Artikel 11. Dieses Abkommen berührt in keiner Weise die Rechte und Pflichten, die sich für die Hohen Vertragschließenden Teile aus geltenden internationalen Abkommen ergeben, in denen sie Vertragspartei sind.
Dieses Abkommen beeinträchtigt nicht die Bestimmungen in zweiseitigen Verträgen, die am heutigen Tage zwischen den Hohen Vertragschließenden Teilen in Kraft sind und auf dem Gebiete der Ein- und Ausfuhrverbote oder -beschränkungen eine liberalere Regelung vorsehen als diejenigen, die durch die Bestimmungen dieses Abkommens festgelegt ist.
Artikel 12. Dieses Abkommen berührt in keiner Weise die Rechte und Pflichten, die sich aus der Völkerbundsatzung ergeben.
Artikel 13. Die Hohen Vertragschließenden Teile werden einander binnen zwölf Monaten, nachdem dieses Abkommen für ihr Gebiet in Kraft getreten ist, durch Vermittlung des Generalsekretärs des Völkerbundes über die Maßnahmen Bericht erstatten, die sie zur Sicherung der Durchführung dieses Abkommens getroffen haben.
Artikel 14. Dieses Abkommen, dessen französischer und englischer Text gleich maßgebend sind, trägt das Datum des heutigen Tages.
Es kann im Namen jedes Mitgliedes des Völkerbundes oder jedes auf der Konferenz über dieses Abkommen vertretenen Nichtmitgliedstaates sowie jedes Staates, dem der Völkerbundrat zu diesem Zweck eine Ausfertigung des Abkommens übermittelt hat, bis zum 1. Jänner 1929 unterzeichnet werden.
Die Mitglieder des Völkerbundes und die Nichtmitgliedstaaten, in deren Namen das Abkommen vor dem 1. Februar 1928 gezeichnet ist, genießen die Vergünstigung des im Artikel 6, Absatz 4, vorgesehenen Verfahrens.
Artikel 15. Dieses Abkommen soll ratifiziert werden.
Die Ratifikationsurkunden werden beim Generalsekretär des Völkerbundes niedergelegt, der ihren Eingang allen Mitgliedern des Völkerbundes sowie den im vorigen Artikel erwähnten Nichtmitgliedstaaten mitteilt.
Artikel 16. Vom 1. Jänner 1929 ab kann jedes Mitglied des Völkerbundes und jeder im Artikel 14 erwähnte Staat diesem Abkommen beitreten.
Der Beitritt erfolgt durch eine Mitteilung an den Generalsekretär des Völkerbundes, die in den Archiven des Sekretariats niedergelegt wird.
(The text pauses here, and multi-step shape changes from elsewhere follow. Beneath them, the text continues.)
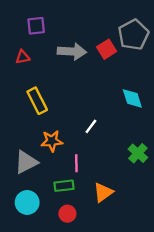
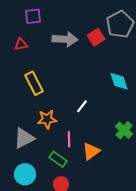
green rectangle: (64, 186) -> (58, 159), turned 42
orange triangle: (103, 192) -> (91, 151), moved

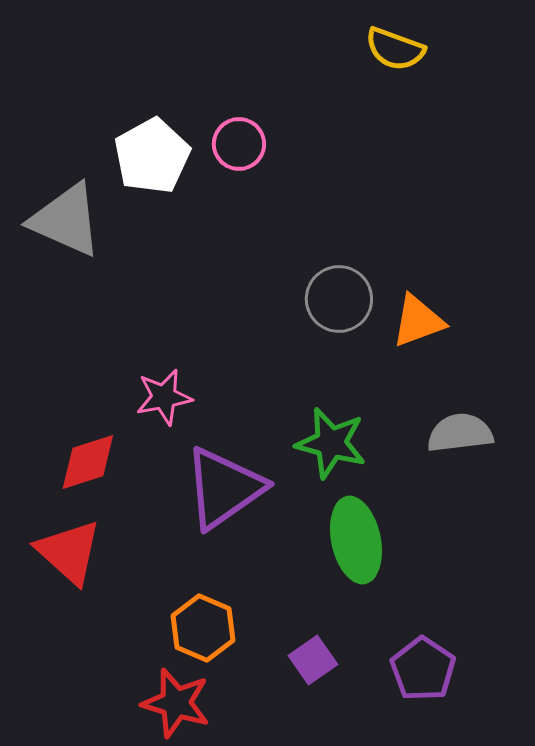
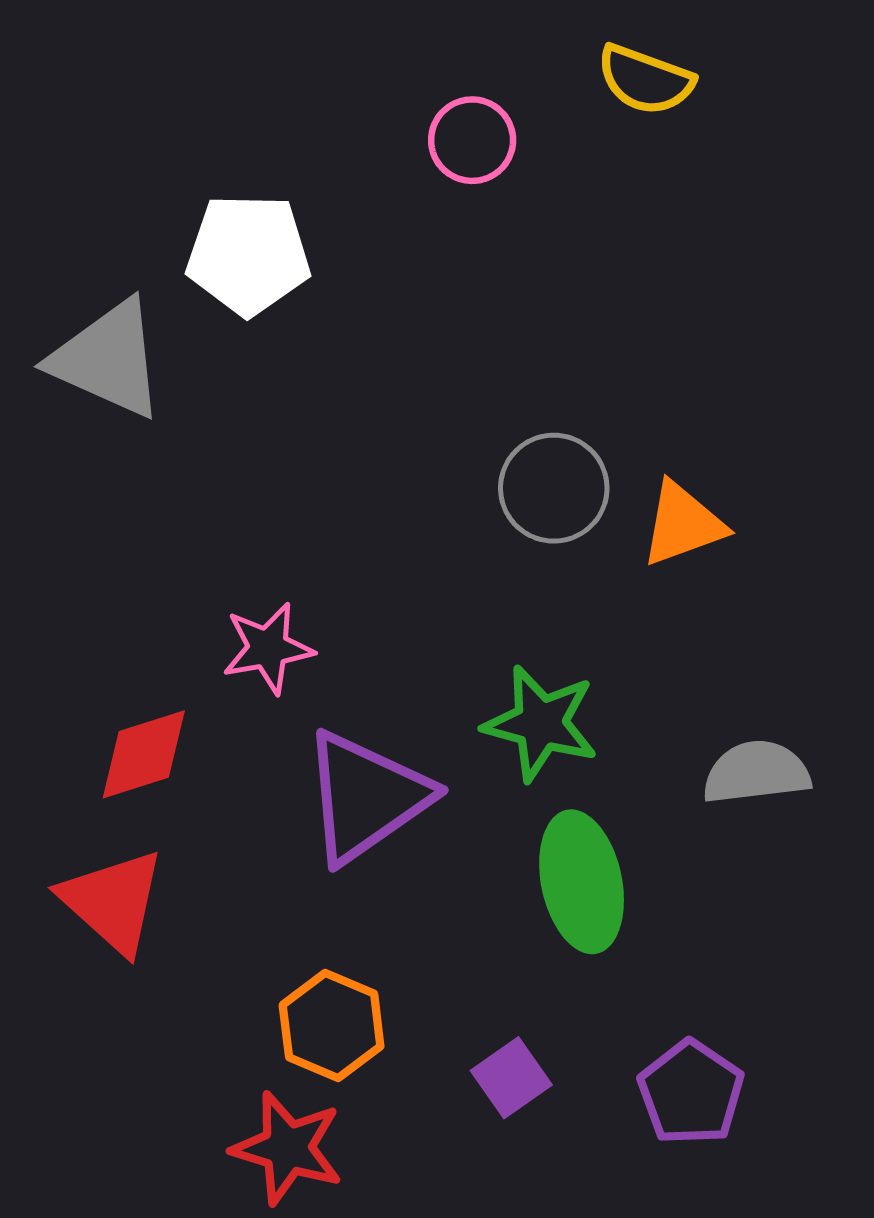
pink circle: (239, 144) -> (472, 140), moved
white pentagon: (152, 156) -> (248, 255), turned 30
gray semicircle: (460, 433) -> (756, 772), moved

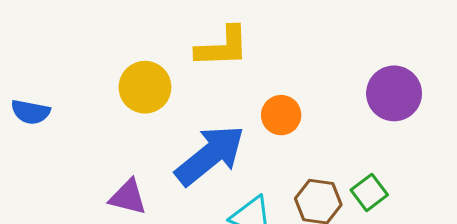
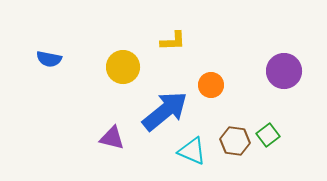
yellow L-shape: (222, 47) -> (173, 41), size x0.7
blue semicircle: (30, 112) -> (49, 59), moved

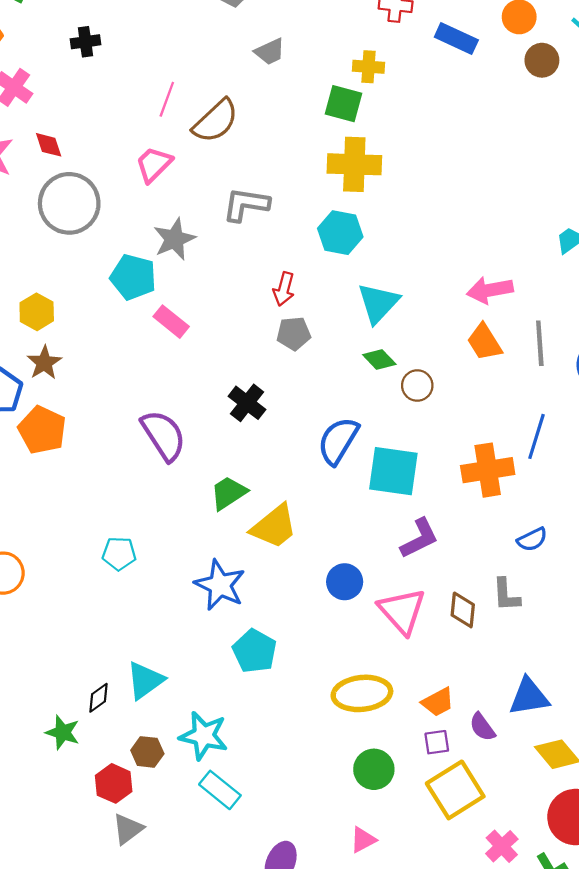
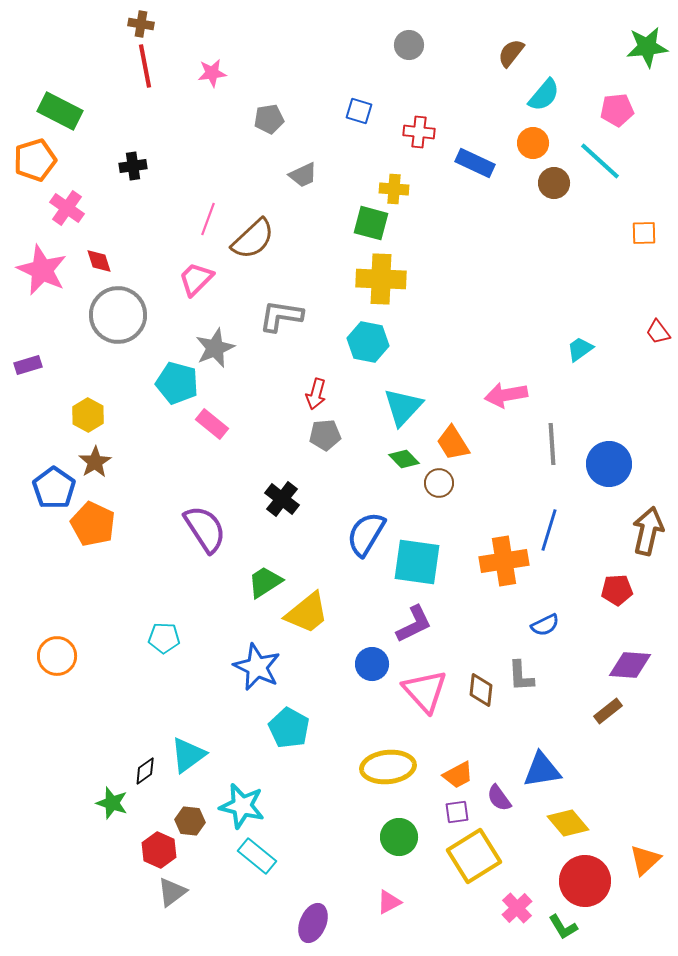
orange trapezoid: (484, 342) -> (453, 443), moved
purple L-shape: (419, 538) -> (414, 624), moved

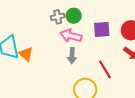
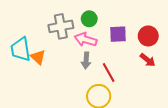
gray cross: (58, 17) -> (61, 26), moved, size x1.6
red line: (105, 69) -> (109, 73), moved

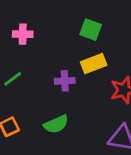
Der Generalsekretär teilt die Niederlegung sofort allen Staaten mit, die dieses Abkommen unterzeichnet haben oder ihm beigetreten sind.
Artikel 17. Dieses Abkommen tritt unter den Bedingungen und zu dem Zeitpunkte in Kraft, wie es auf der nachstehend vorgesehenen Tagung bestimmt wird.